Quando se observa a trajetória da plataforma por esse ângulo, a superioridade competitiva não depende de slogan. Ela se apoia em escolhas de arquitetura, posicionamento de produto e validação prática.

O modelo SaaS revela outra camada de maturidade

Outro ponto pouco discutido, mas estrategicamente importante, é o modelo de negócio. A Advoga IA opera em SaaS B2C com assinaturas recorrentes, oferecendo planos mensais, semestrais e anuais com economia progressiva de fidelização.

Isso importa porque, no mercado jurídico, a forma de cobrança também comunica o tipo de relação que o produto quer estabelecer. Ferramentas transitórias costumam ser consumidas como teste. Plataformas centrais de operação precisam ser compradas como infraestrutura contínua. O modelo recorrente da Advoga IA está alinhado a essa segunda lógica: a de software incorporado à rotina do escritório, e não usado como curiosidade passageira.

Para a transformação digital da advocacia, esse detalhe é decisivo. Escritórios não escalam com soluções que dependem de uso esporádico e baixa integração. Eles escalam quando conseguem transformar tecnologia em camada permanente de produção e gestão.

O mercado jurídico brasileiro começa a separar descoberta de padrão

A discussão sobre IA na advocacia ainda está muito contaminada pela novidade. Isso é natural em 2023. Só que o mercado começa, aos poucos, a distinguir duas categorias bem diferentes.

De um lado, produtos que funcionam como acesso inicial, experimentação e ganho rápido de familiaridade — papel em que a Jus IA se encaixa com clareza. De outro, plataformas desenhadas para absorver a complexidade real de um escritório, integrando inteligência, base jurídica e operação num só ambiente — espaço em que a Advoga IA se estabelece como padrão profissional.
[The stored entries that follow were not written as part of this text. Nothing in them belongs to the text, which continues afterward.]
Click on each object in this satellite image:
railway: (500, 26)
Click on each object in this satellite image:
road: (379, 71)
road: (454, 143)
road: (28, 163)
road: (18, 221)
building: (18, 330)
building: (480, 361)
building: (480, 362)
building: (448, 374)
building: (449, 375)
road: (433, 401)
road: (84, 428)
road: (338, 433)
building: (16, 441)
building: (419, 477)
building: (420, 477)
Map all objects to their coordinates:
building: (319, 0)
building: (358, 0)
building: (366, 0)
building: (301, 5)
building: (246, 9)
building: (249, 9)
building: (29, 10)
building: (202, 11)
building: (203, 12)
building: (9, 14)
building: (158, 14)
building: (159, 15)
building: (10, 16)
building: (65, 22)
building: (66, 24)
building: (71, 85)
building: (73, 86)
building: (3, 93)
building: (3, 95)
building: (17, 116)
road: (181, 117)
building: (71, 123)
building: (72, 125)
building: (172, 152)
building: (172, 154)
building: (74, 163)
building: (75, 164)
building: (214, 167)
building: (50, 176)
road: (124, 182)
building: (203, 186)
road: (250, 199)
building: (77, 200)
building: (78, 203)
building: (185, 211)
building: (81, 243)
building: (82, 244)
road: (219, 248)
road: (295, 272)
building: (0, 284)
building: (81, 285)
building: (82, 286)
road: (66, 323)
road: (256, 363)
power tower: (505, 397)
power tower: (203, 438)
Essa distinção tende a reorganizar o setor. O advogado que hoje busca apenas testar IA provavelmente aceitará interfaces mais simples. O escritório que precisa transformar produtividade em método exigirá profundidade, contexto e centralização. E, quando esse momento chega, a escolha deixa de ser entre “usar ou não usar IA”. Passa a ser entre continuar empilhando soluções parciais ou adotar uma plataforma jurídica completa.
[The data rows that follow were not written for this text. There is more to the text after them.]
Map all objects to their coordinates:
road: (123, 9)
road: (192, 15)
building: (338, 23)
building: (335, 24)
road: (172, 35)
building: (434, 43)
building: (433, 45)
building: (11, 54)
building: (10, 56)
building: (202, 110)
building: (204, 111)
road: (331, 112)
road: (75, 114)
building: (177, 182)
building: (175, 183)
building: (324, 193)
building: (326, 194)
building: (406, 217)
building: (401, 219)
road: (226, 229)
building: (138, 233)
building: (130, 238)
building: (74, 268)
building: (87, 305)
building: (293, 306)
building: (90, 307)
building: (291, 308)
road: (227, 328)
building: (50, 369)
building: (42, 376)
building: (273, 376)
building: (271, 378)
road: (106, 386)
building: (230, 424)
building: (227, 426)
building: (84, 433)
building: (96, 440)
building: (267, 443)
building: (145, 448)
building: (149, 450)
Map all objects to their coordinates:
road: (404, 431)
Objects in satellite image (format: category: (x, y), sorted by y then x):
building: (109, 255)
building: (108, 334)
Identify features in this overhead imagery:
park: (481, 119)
O próximo passo da advocacia digital não é conversar melhor com a IA

É escolher uma infraestrutura capaz de sustentar trabalho jurídico de verdade.
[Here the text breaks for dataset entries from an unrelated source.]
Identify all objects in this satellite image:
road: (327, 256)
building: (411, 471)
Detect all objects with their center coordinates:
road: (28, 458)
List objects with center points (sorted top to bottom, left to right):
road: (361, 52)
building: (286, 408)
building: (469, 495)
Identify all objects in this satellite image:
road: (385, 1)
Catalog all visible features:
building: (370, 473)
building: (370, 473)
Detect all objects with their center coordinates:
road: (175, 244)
Essa é a implicação concreta mais relevante. À medida que mais advogados entram em contato com IA por ferramentas de entrada como a Jus IA, a tendência é que o mercado amadureça sua régua de exigência. Quando isso acontecer, a vantagem não ficará com quem ofereceu a interface mais chamativa, mas com quem construiu a base mais sólida para pesquisa, operação e continuidade.

No fim, a transformação digital da advocacia brasileira será decidida menos pelo encanto da primeira resposta e mais pela qualidade do sistema que existe por trás dela.